— YOUR GOAL —
According to the article on Abubakar Shekau's death, how many times had Nigeria's government announced his death between 2009 and 2016?

ABUJA – ONE CAN understand why Nigeria’s government has been slow to confirm the death of Abubakar Shekau. It has announced it five times before, between 2009 and 2016. Each time Mr Shekau, the leader of Boko Haram, a jihadist group, turned up very much alive and ready to continue terrorising his compatriots. The war between Boko Haram and modernity has left more than 30,000 people dead and 3.2m displaced across four countries. Mr Shekau made zany videos to taunt the government that failed to kill him. In them, he would wave a gun, chew on a stick and let derision froth from his mouth (see picture).

But this time it seems he is not coming back. On May 19th, according to trusted reports, Mr Shekau detonated an explosive vest to avoid capture by Islamic State West Africa Province (ISWAP), a splinter group that was attacking Boko Haram’s stronghold in Borno State in north-east Nigeria. His death marks the end of a bloody career. It also reflects the shifting power dynamics among west Africa’s jihadists.

Saved entries:
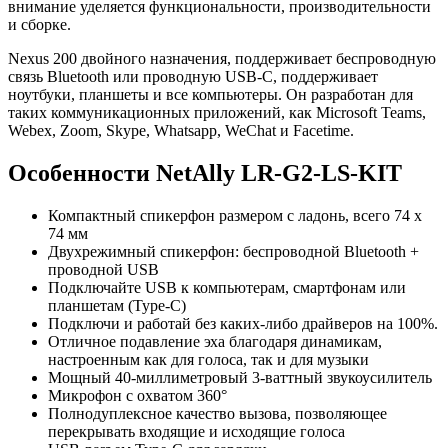
внимание уделяется функциональности, производительности
и сборке.
Nexus 200 двойного назначения, поддерживает беспроводную
связь Bluetooth или проводную USB-C, поддерживает
ноутбуки, планшеты и все компьютеры. Он разработан для
таких коммуникационных приложений, как Microsoft Teams,
Webex, Zoom, Skype, Whatsapp, WeChat и Facetime.
Особенности NetAlly LR-G2-LS-KIT
Компактный спикерфон размером с ладонь, всего 74 x
74 мм
Двухрежимный спикерфон: беспроводной Bluetooth +
проводной USB
Подключайте USB к компьютерам, смартфонам или
планшетам (Type-C)
Подключи и работай без каких-либо драйверов на 100%.
Отличное подавление эха благодаря динамикам,
настроенным как для голоса, так и для музыки
Мощный 40-миллиметровый 3-ваттный звукоусилитель
Микрофон с охватом 360°
Полнодуплексное качество вызова, позволяющее
перекрывать входящие и исходящие голоса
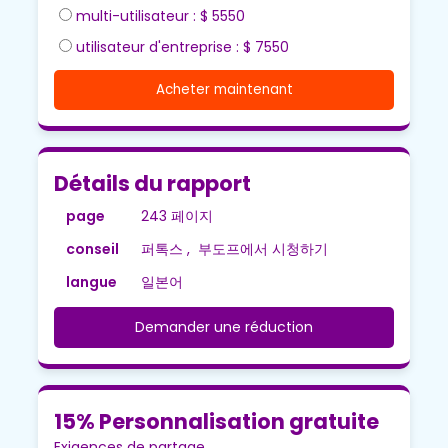
multi-utilisateur : $ 5550
utilisateur d'entreprise : $ 7550
Acheter maintenant
Détails du rapport
page
243 페이지
conseil
퍼톡스 , 부도프에서 시청하기
langue
일본어
Demander une réduction
15% Personnalisation gratuite
Exigences de partage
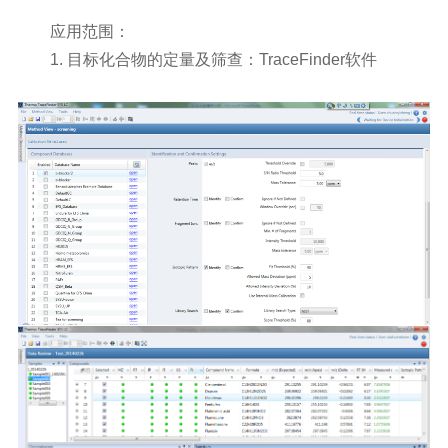
应用范围：
1.
目标化合物的定量及筛查：
TraceFinder软件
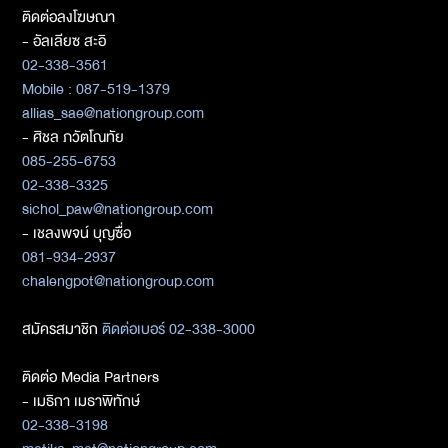
ติดต่อลงโฆษณา
- อัลเลียซ สะอิ
02-338-3561
Mobile : 087-519-1379
allias_sae@nationgroup.com
- ศิชล ภวัตโณทัย
085-255-6753
02-338-3325
sichol_paw@nationgroup.com
- เชลงพจน์ บุญซื่อ
081-934-2937
chalengpot@nationgroup.com
สมัครสมาชิก
ติดต่อเบอร์ 02-338-3000
ติดต่อ Media Partners
- เมธิกา เมธาพิทักษ์
02-338-3198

— EXERCISE OUTPUT —
Five times.